Further, obtaining the website dynamic tag analysis result according to the backtracking verification result includes:
when the backtracking verification result is normal, directly outputting a website dynamic tag iteration result at the current moment as a website dynamic tag analysis result;
when the backtracking verification result corresponds to the existing step return processing, the preset screening return step corresponding time is used as the starting time, and the website dynamic tag iteration result from the starting time to the current time and the corresponding website page compatible data are obtained.
Compared with the closest prior art, the invention has the following beneficial effects:
the extraction and redistribution of the page source codes optimize the website acquisition and display effect, meanwhile, the dynamic analysis of the labels can be compatible with more complex page label structures, in the large website structure and long-time analysis flow, the accuracy and the instantaneity of the label analysis result at each moment are improved.
Drawings
FIG. 1 is a flow chart of a website dynamic tag parsing method based on a static page.
Detailed Description
The following describes the embodiments of the present invention in further detail with reference to the drawings.
For the purpose of making the objects, technical solutions and advantages of the embodiments of the present invention more apparent, the technical solutions of the embodiments of the present invention will be clearly and completely described below with reference to the accompanying drawings in the embodiments of the present invention, and it is apparent that the described embodiments are some embodiments of the present invention, but not all embodiments of the present invention. All other embodiments, which can be made by those skilled in the art based on the embodiments of the invention without making any inventive effort, are intended to be within the scope of the invention.

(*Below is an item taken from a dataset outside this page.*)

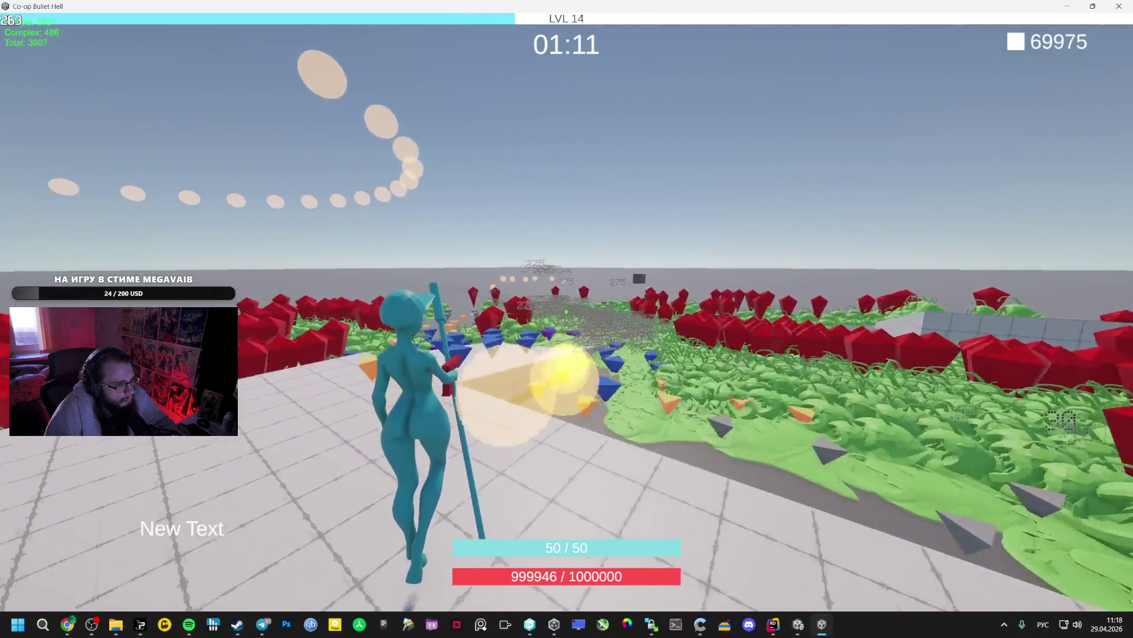
pyautogui.press('w')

Example 1: the invention provides a website dynamic tag analysis method based on a static page, which is shown in figure 1 and comprises the following steps:
s1, acquiring a website hierarchical structure, and performing initial analysis processing to obtain a multi-level static page;
s2, acquiring static page element code data by utilizing the multi-level static page;
and S3, carrying out dynamic analysis processing by utilizing the static page element code data to obtain a website dynamic tag analysis result.

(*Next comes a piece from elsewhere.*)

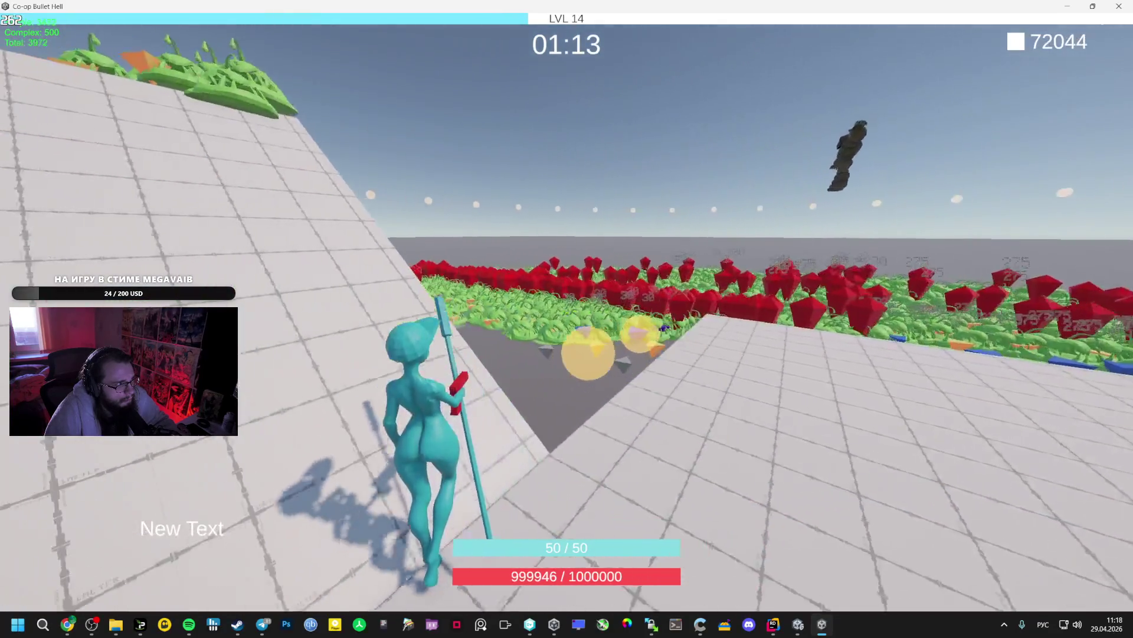
pyautogui.press('w')
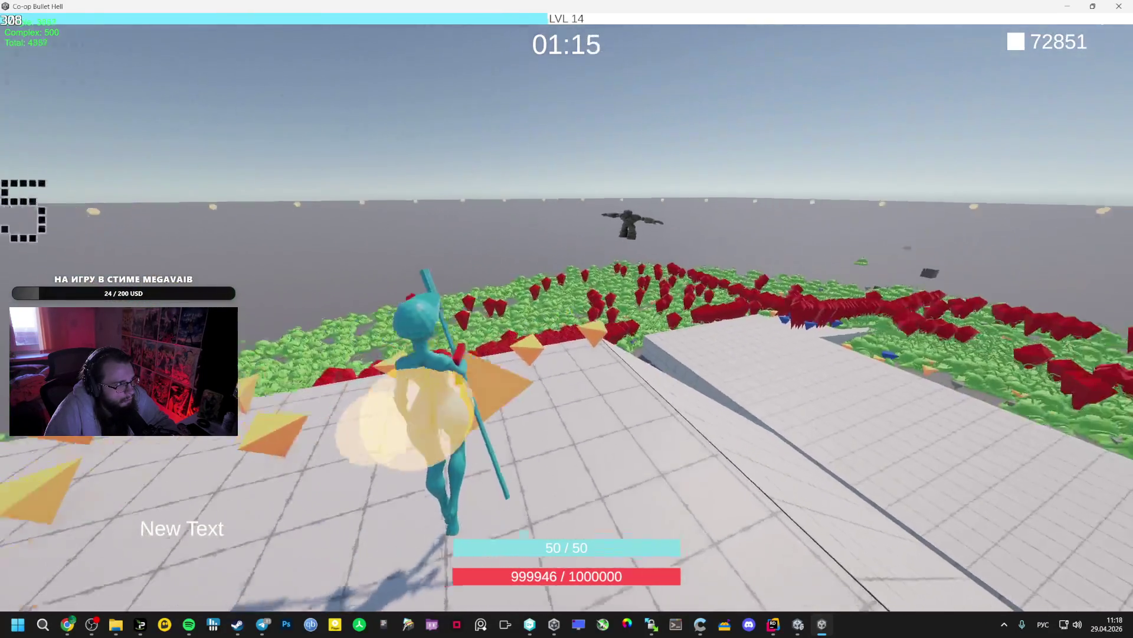
# Pause the level 14 run, exit to the main menu, and bring the Gemini chat forward
pyautogui.press('w')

S1 specifically comprises:
s1-1, collecting a corresponding open source page of a website;
s1-2, obtaining a website hierarchical structure by utilizing the corresponding open source page of the website;
s1-3, carrying out overall acquisition processing according to the hierarchical structure to obtain a multi-level static page of the website hierarchical structure;
the multi-level static page comprises js files and css style sheet files.
S2 specifically comprises:
s2-1, acquiring website page compatible data according to the multi-level static page;
s2-2, performing bit display processing according to the multi-level static page by utilizing the website page compatible data to obtain static page element code data.

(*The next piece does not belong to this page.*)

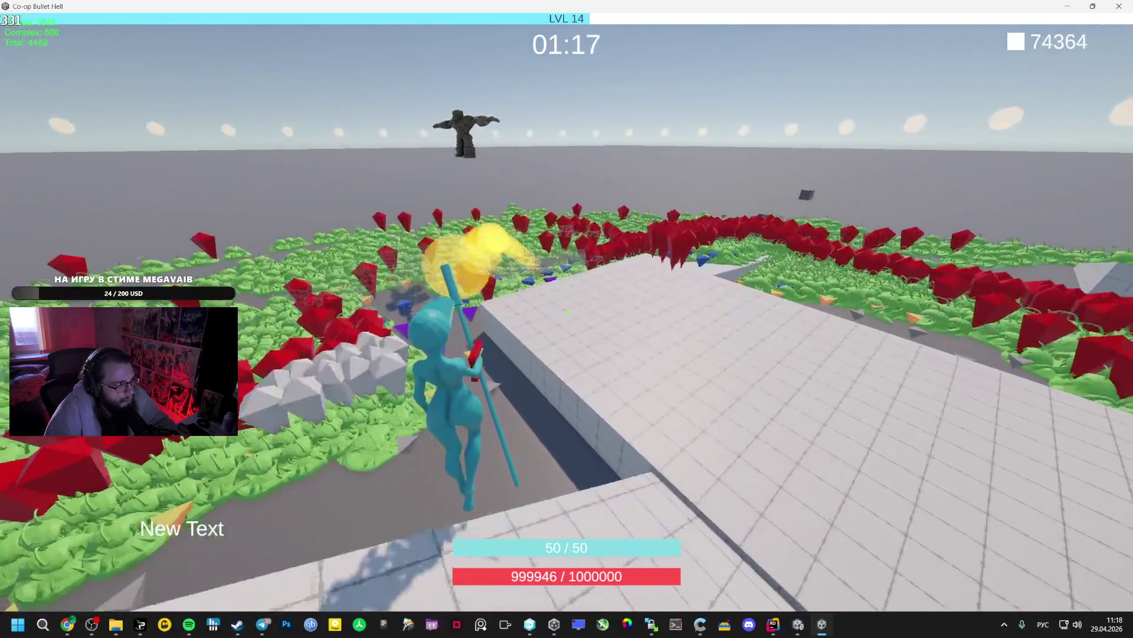
pyautogui.press('Escape')
pyautogui.press('Escape')
pyautogui.press('w')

S2-1 specifically comprises:
s2-1-1, judging whether the multi-level static page corresponds to an open source page and has form data, if so, extracting the form data of the open source page, arranging the form data based on the original order of the form data to obtain secondary processing form data, and executing S2-1-2, otherwise, directly executing S2-1-2;
s2-1-2, judging whether file data exists in the multi-level static page corresponding to the open source page, if so, acquiring a file data corresponding to the download address of the open source page, and executing S2-1-3, otherwise, directly executing S2-1-3;
s2-1-3, judging whether the multi-level static page corresponds to an open source page and has picture data, if so, executing S2-1-4, otherwise, using the download address corresponding to the secondary processing form data and the file data as website page compatible data;
s2-1-4, judging whether the picture data and the form data are associated, if yes, inserting secondary processing form data into the picture data to obtain tertiary processing form data as website page compatible data, otherwise, executing S2-1-5;
s2-1-5, judging whether the picture data and the file data are associated, if so, acquiring a secondary address corresponding to the picture data according to a download address corresponding to the file data, using the secondary processing table data, the download address corresponding to the file data and the secondary address corresponding to the picture data as website page compatible data, and if not, using the secondary processing table data, the download address corresponding to the file data and the download address corresponding to the picture data as website page compatible data.
In this embodiment, in the website dynamic tag analysis method based on the static page, the association between the picture data and the file data is that the picture content and the document content are associated with each other.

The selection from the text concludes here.